Wil Schroter: And when, when you don't have any other opinion coming at you. So if you're sitting at lunch and you're the bad actor in this case and you're just getting on your soapbox about how management is this bad and conveniently no one from management is there to defend themselves or offer a reason why this is happening, then you are infinitely right, right. In that standpoint, you can go on forever about how smart and validated you are, because you've identified the problem without having to defend whatsoever, why you don't have a solution. Yeah, exactly. And so I think part of the, the disarming tactic when sitting across from one of these folks and trying to address this issue is first explaining that I do understand what your problem is, right. Um, it's

Ryan Rutan: you have to validate it,

Wil Schroter: you do. And, and even if I don't necessarily agree with it, I have to at least let somebody understand that. I see where they're coming from. I've thought about things from their side of the table, I'm not blindly overlooking the problem. What I've found to be most effective. Uh, and again, this is just the start. I mean, this is us trying to resolve it before we have to kind of take it to another level. What I've found is that sitting across them and saying, here's how I've been trying to attack the problem. Like, like here here, basically the the options that I have in front of me and here's how I'm evaluating each of them,

Ryan Rutan: how would you feel

Wil Schroter: powerful?

Ryan Rutan: Because even even just even just letting them know that you've already proactively thought about the problem and tried to address it takes away a lot of the steam I found, right, just saying like here's what I've already done, it hasn't worked yet and so we can talk about that next, but I have made attempts to fix this problem, we're not ignoring it, right? And that should take some of the steam out of the, some of the wind out of the sails,

Wil Schroter: right? So good, good option would be to sit across from the person say I understand your concerns, I share your concerns, so it's not like we're on opposite sides of the table here are the three multiple choice items, A, B and C that I have to work toward On this problem. Which one would you pick and why? nine times out of 10 the response will be something. Well, I don't know blob, I mean you seem to have a pretty strong opinion on this problem without having to spend any time with a solution and it's not just so much trying to paint somebody in the corner, make them feel bad. That's not my goal. My goal is if you understand the problem the way I understand it, you'll treat it differently, right? It's really difficult to openly say ah here's the problem when you damn well there's not a viable solution. We see this a lot. When you look at really big problems in the world that people don't really know what the solution might be, it could be universal health care, it could be global warming where people like, well it should just be fixed and I'm complaining like dude, do you have any idea how complicated this problem is? Doesn't mean you're wrong about Yeah, man, it doesn't mean you're wrong about the problem, you're trying to solve it just means you have to understand the complexity of the solution, right? And I don't think a lot of people take it to that level, but I think Ryan, you and I are very empathetic people. So our our first reaction when we start to see this is what could we be doing differently to kind of make this problem go away and I'm not taking ourselves off the hook, but I think there's a threshold at which we start actually point, we start to realize we're not the problem.

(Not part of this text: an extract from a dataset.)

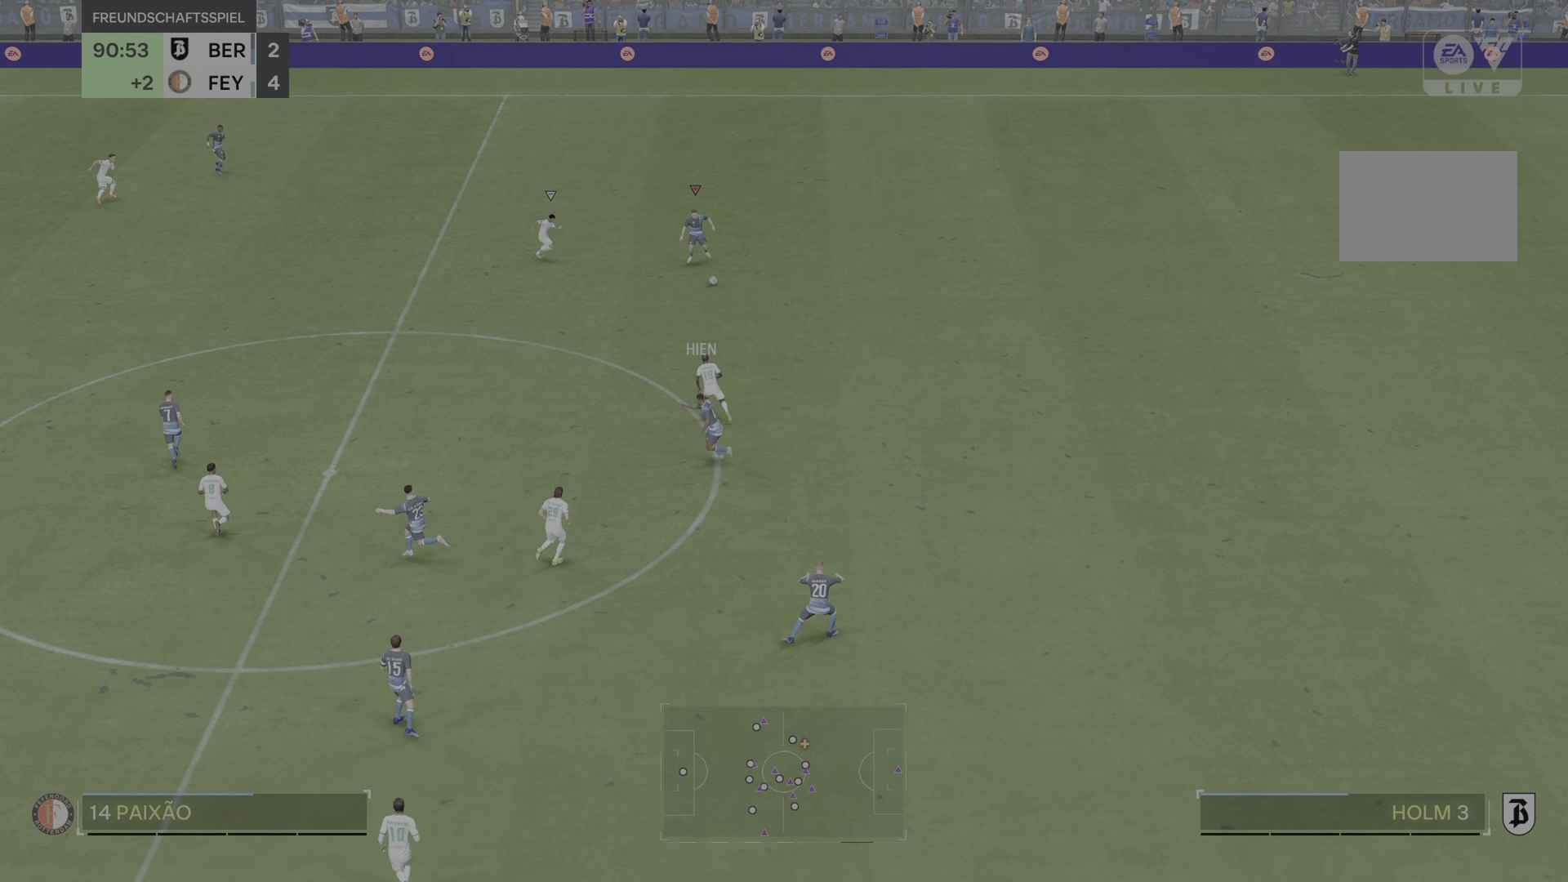
Gameplay with a controller (PlayStation layout); each line is a JSON object with the inputs held at the frame after it. "events" lists button and stick changes between this image and that frame as [ms after this image, input, new state], when the widget could be followed in between. Not read: L3 R1 R3 TRIANGLE.
{"buttons": [], "left_stick": "down", "right_stick": "center", "events": [[117, "L1", "down"], [183, "left_stick", "down"], [283, "L1", "up"]]}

Ryan Rutan: Yeah. And I think it even, you know, it can that can often become clear just in the in the conversation that you just illustrated right, when you get to that point and you said you're not trying to paint that person into a corner, but they can often paint themselves as the problem in that moment, right? If there isn't a solution oriented, if they're if they're hearing what you're saying if they're now seeing the problem in the same way you are and they're still manifesting the same level of toxic behavior around that problem, There's not much you can do to fix that because again, you can fix that problem. Another one is going to crop up, right. This is just pointing out that this person has a serial issue with wanting to be wound up about something.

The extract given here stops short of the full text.